Chart interpretation exercises
------------------------------------------------

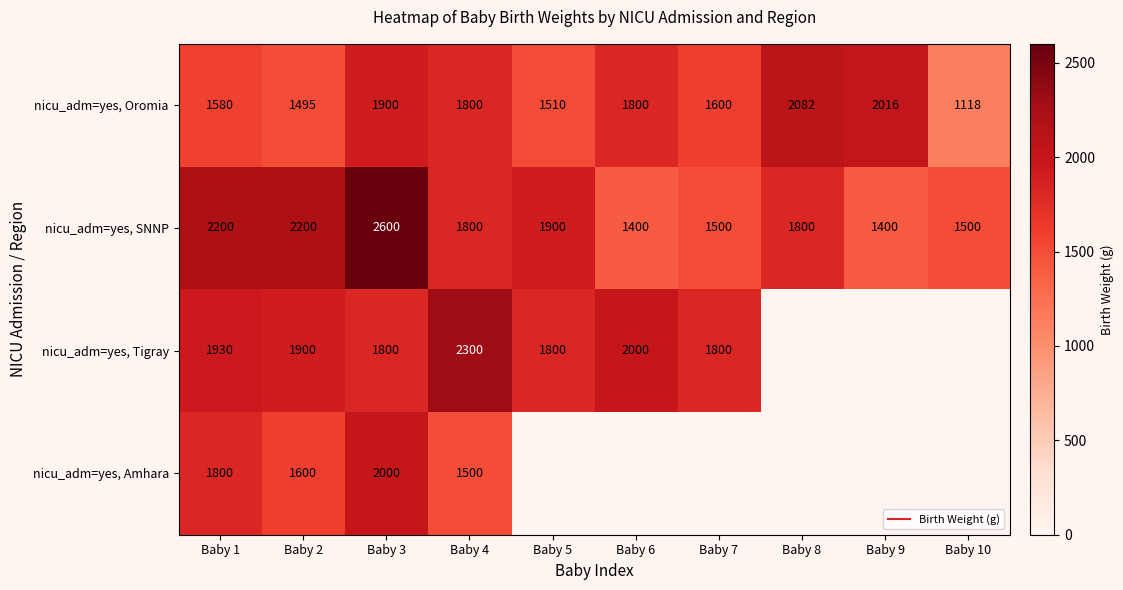

Which category has the highest value in the nicu_adm=yes, SNNP series?

Baby 3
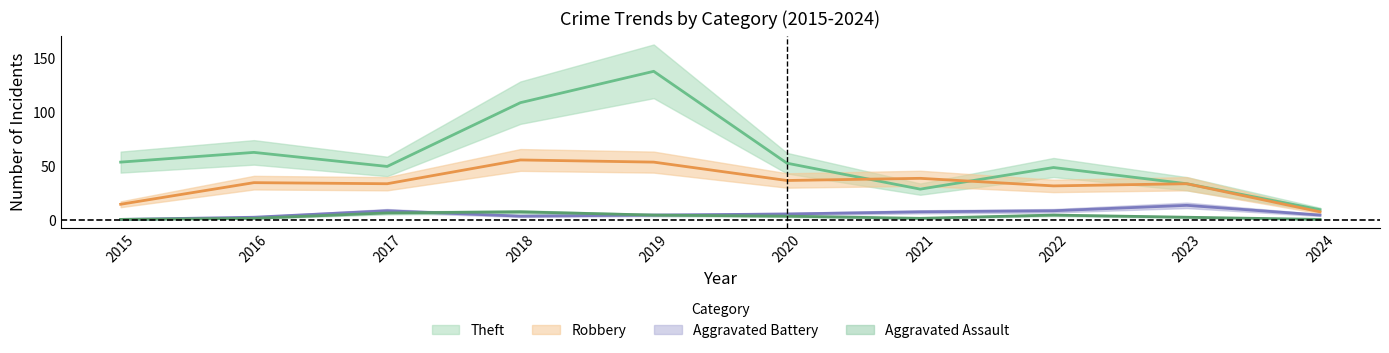

What is the spread (max minus min) of values at 2015?

53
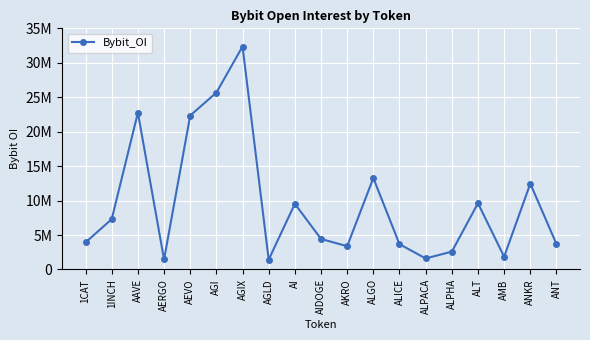

At which label is the value closest to 16893373?

ALGO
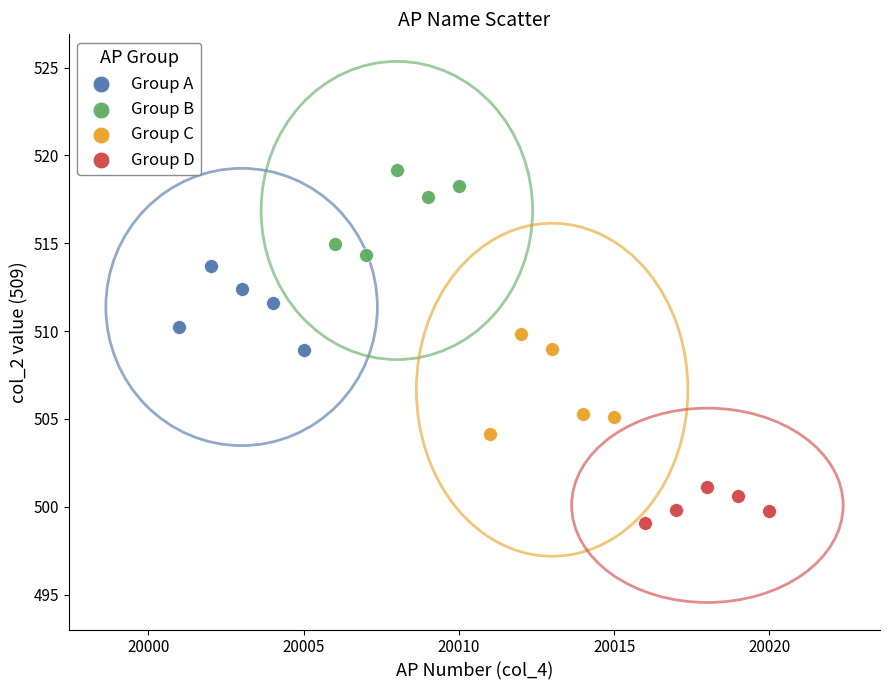

Which series reaches the maximum Y coordinate?

Group B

------------------------------------------------

EXERCISE DIRECTIONS:
Swap every "series" in the listing for "line" and give the listing back otherwise unchanged. Leave out the pictures.

RESPONSE BELOW:
Which category has the highest value in the nicu_adm=yes, SNNP line?

Baby 3

What is the spread (max minus min) of values at 2015?

53

At which label is the value closest to 16893373?

ALGO

Which line reaches the maximum Y coordinate?

Group B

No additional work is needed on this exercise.